A good priest friend listened to my anxieties and quietly advised me to pack up all my worries and put them aside until after the new baby was born. He said that, in his experience with other moms expecting late-in-life blessings, once the baby was born all anxiety quickly changed to absolute joy. Now, as much as I respected this man of God, it was clear to me he had never walked in my morning-sick moccasins, and therefore didn’t really have a clue, so I quietly shelved his advice and clung even tighter to my worrying.

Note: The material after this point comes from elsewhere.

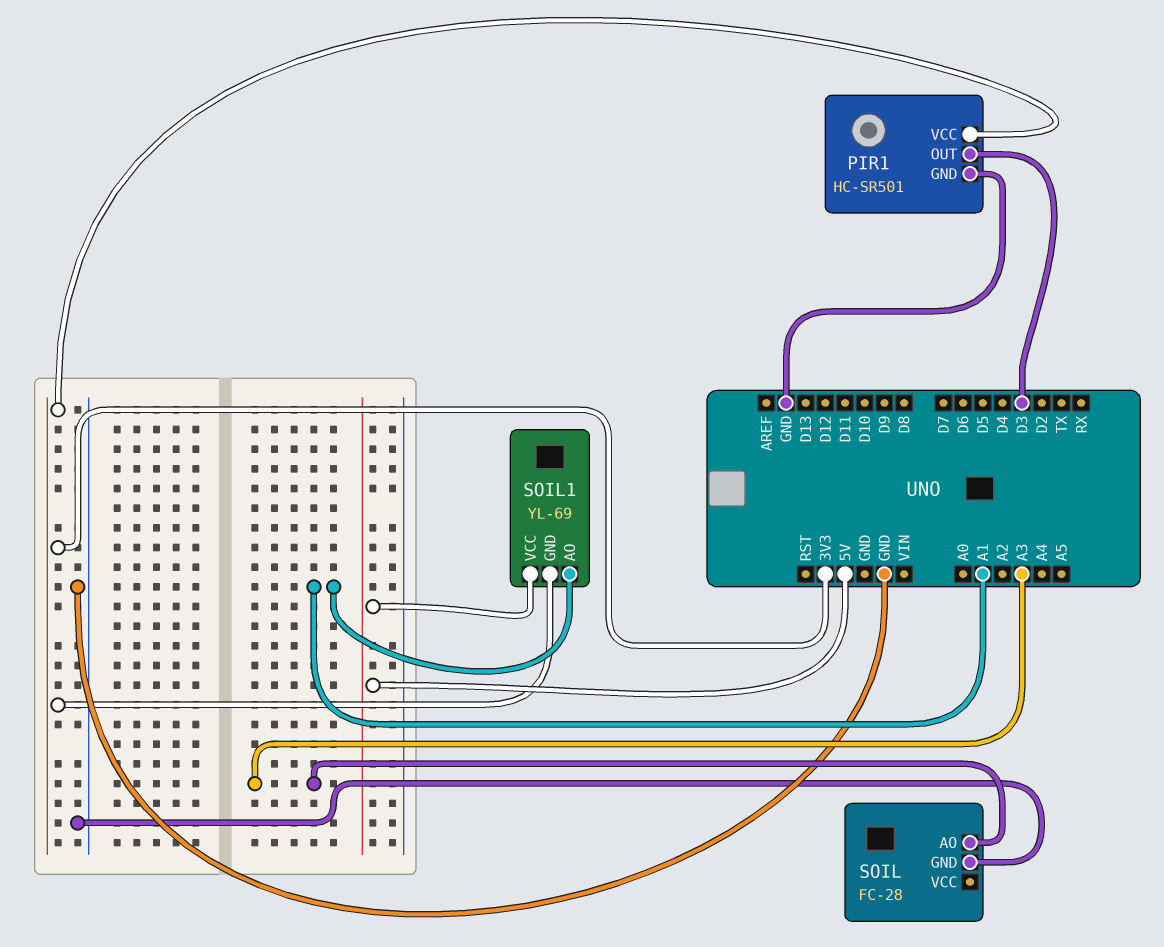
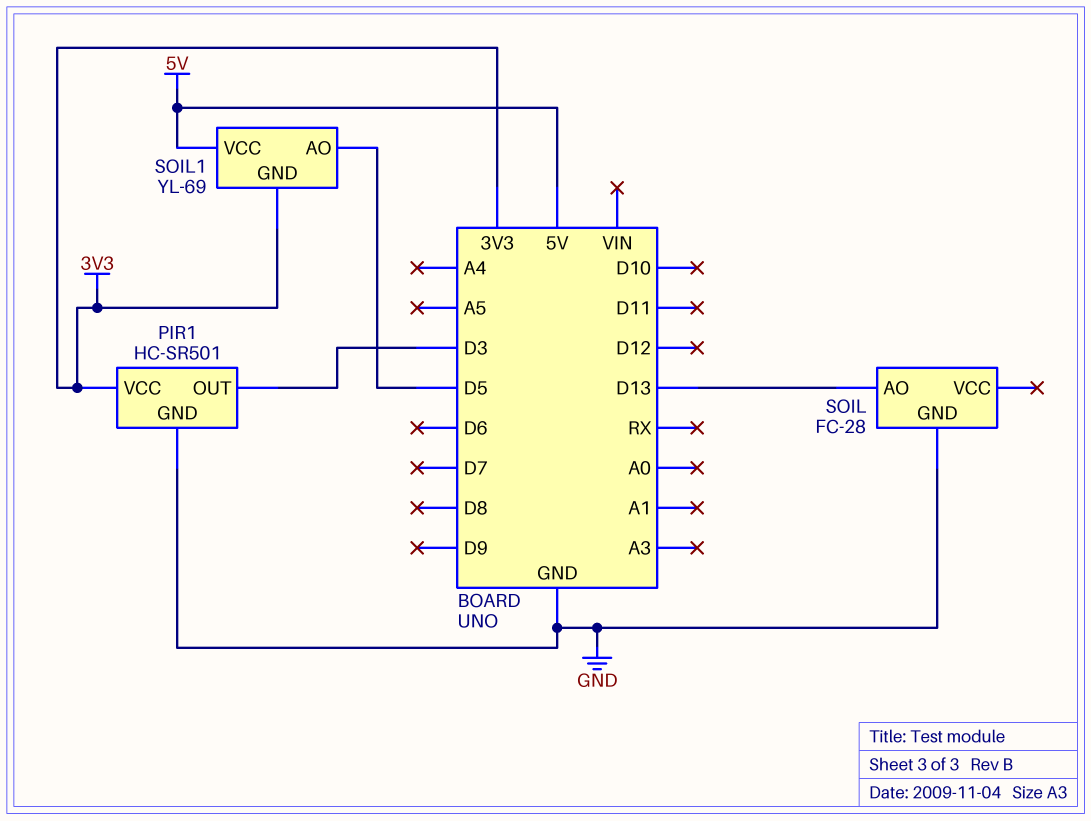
SOIL pin AO: A3 -> D13
SOIL1 pin AO: A1 -> D5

Well, I’m here today to tell you that I set aside the wrong item. What I had forgotten and my devout friend remembered (perhaps because he wasn’t experiencing morning sickness?) is that it’s not ideas about people, but relationships with them that transform us. While it may be possible to be in love with or not in love with the idea of parenthood, actually becoming a mom or dad is about being in love with, and responding in love to, the specific needs of a precious individual. Having now become Jesse’s mom, I can only barely remember what I was so worried about before he was born, and that which I can recall, I will gladly deal with for his sake, as I have already done for each of his siblings.
Here is where I must turn the tables and play the role of my priest friend for you. Christmas is near, and with it God is sending you an invitation to welcome a baby into your life. His name is Jesus. John 3:16 says that “God so loved the world that he sent his only Son that whoever should believe in him would not die but have eternal life.” God’s plan for our salvation begins with an invitation to enter into a relationship, not with a rulebook of how to be and how not to be a Catholic Christian. So what is it that is holding you back from accepting God’s invitation to know him personally?
Before I meet Jesse face-to-face, I fretted about the whole idea of having to get up every single time the baby cried to be fed, and having to follow his inconvenient schedule of needs. If you haven’t yet had a face-to-face encounter with Jesus, perhaps you’re fretting about the whole idea of going to church every single Sunday and having to following all those inconvenient rules. Before welcoming Jesse, just the idea of being the older mom among the group got me upset, because, hey, I had always been the younger mom! Perhaps just the idea of becoming the “Church Guy (or Gal)” among your friends has got you upset, because, hey, you’ve always been the Party Guy (or Gal)! Frankly, I don’t know what’s holding you back from embracing Jesus personally. I have not walked in your moccasins. But this much I now know: it is not ideas about Christianity, but a relationship with Jesus that will transform you.
The invitation has been sent. Your response is required. Wouldn’t this Christmas be a good time to shelve all your ideas and worries and embrace the living Son of God, the Baby Jesus? Trust me, abundant joy will follow.